Faceted search (log facets) — the structured attributes extracted from logs (status code, endpoint, user ID) that let you filter and pivot log data without writing a full-text search query.
“Instead of grepping the raw log message, we filtered by the http.status_code facet directly — it’s indexed and much faster than a text search across millions of log lines.”
Common Phrases
- “Is this a monitor threshold breach, or just noisy data that needs a longer evaluation window?”
- “Are these services tagged consistently, or is that why the dashboard is missing some of them?”
- “How much error budget is left on this SLO before we need to freeze deploys?”

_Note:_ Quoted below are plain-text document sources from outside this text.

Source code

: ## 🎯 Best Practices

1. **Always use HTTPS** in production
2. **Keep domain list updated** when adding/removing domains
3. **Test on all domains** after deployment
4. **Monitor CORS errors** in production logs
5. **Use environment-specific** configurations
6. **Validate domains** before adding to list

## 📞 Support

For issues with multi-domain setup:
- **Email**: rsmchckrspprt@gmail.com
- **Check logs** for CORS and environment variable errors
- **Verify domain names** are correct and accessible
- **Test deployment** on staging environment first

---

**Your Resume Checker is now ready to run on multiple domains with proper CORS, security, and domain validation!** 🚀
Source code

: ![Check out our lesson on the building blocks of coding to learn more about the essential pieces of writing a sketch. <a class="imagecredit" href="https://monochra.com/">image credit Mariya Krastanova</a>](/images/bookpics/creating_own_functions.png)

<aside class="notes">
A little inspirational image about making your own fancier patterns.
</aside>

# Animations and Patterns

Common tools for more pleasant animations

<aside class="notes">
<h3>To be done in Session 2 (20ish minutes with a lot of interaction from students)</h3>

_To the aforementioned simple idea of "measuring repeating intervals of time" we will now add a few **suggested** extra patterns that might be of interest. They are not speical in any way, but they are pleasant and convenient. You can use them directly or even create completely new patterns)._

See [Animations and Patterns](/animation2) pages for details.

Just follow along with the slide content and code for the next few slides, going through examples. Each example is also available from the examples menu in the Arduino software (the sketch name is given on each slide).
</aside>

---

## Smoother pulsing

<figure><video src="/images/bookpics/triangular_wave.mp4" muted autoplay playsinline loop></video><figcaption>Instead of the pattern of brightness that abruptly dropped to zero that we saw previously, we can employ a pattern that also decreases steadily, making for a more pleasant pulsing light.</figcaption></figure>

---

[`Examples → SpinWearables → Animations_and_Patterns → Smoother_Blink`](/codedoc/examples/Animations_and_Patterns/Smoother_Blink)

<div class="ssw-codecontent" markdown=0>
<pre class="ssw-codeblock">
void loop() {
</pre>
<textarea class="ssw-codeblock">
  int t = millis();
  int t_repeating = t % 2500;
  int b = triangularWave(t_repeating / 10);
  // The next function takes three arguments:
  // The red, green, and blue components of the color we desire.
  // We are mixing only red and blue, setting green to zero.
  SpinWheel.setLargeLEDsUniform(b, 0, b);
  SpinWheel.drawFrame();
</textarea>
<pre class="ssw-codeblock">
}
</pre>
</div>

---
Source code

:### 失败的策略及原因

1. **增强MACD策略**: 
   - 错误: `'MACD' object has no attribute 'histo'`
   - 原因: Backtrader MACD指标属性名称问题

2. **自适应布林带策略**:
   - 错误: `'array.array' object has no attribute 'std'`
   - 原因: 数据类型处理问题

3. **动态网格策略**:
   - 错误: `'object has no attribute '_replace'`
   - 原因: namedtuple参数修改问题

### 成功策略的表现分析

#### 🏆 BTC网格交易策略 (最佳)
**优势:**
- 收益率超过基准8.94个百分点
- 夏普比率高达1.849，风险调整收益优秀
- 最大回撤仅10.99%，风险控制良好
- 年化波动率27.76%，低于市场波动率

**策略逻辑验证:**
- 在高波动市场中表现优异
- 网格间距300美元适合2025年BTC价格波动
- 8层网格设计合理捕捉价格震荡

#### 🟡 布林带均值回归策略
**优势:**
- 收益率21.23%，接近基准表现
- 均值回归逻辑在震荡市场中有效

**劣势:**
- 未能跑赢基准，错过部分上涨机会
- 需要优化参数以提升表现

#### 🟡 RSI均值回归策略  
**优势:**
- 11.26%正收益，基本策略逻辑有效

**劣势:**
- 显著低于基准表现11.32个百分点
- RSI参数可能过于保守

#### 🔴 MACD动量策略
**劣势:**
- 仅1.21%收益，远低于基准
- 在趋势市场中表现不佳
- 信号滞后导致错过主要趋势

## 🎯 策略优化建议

- “Is this dashboard curated for on-call, or is it more of an exploration view?”
- “Can we filter this by a log facet, or do we need a full-text search here?”
Example Sentences
Reporting an incident trigger: “The page came from a monitor on error rate exceeding 5% over a five-minute window — it correctly caught the regression about ninety seconds after the bad deploy went out.”
Explaining a tagging convention in onboarding:
“Every service needs env, team, and service tags at minimum — without them, this service won’t show up correctly on the shared dashboards or in cross-team queries.”
Discussing SLO status in a review: “We’ve burned sixty percent of this month’s error budget already, mostly from the incident on the 15th — if we don’t slow down on risky deploys, we’ll breach the SLO before month end.”
Professional Tips
- Name the specific monitor that triggered a page in incident reports — “an alert fired” without the monitor name forces the reader to go hunting for context that should already be in the report.
- Enforce tag consistency early and mention it in onboarding — inconsistent tagging is the single most common reason a dashboard silently excludes a service.
- Reference error budget remaining, not just the SLO target, when discussing release risk — a team with budget left can take more risk than a team that’s already over.
- Distinguish a curated dashboard from ad-hoc exploration when pointing someone to a view — “check the dashboard” is more useful when it’s clear which one and why it’s the right one for the question.
Practice Exercise
- Write a sentence describing a monitor and the condition that triggers it.
- Explain what an SLO and error budget mean in your own words.
- Describe how tags help correlate data across metrics, logs, and traces.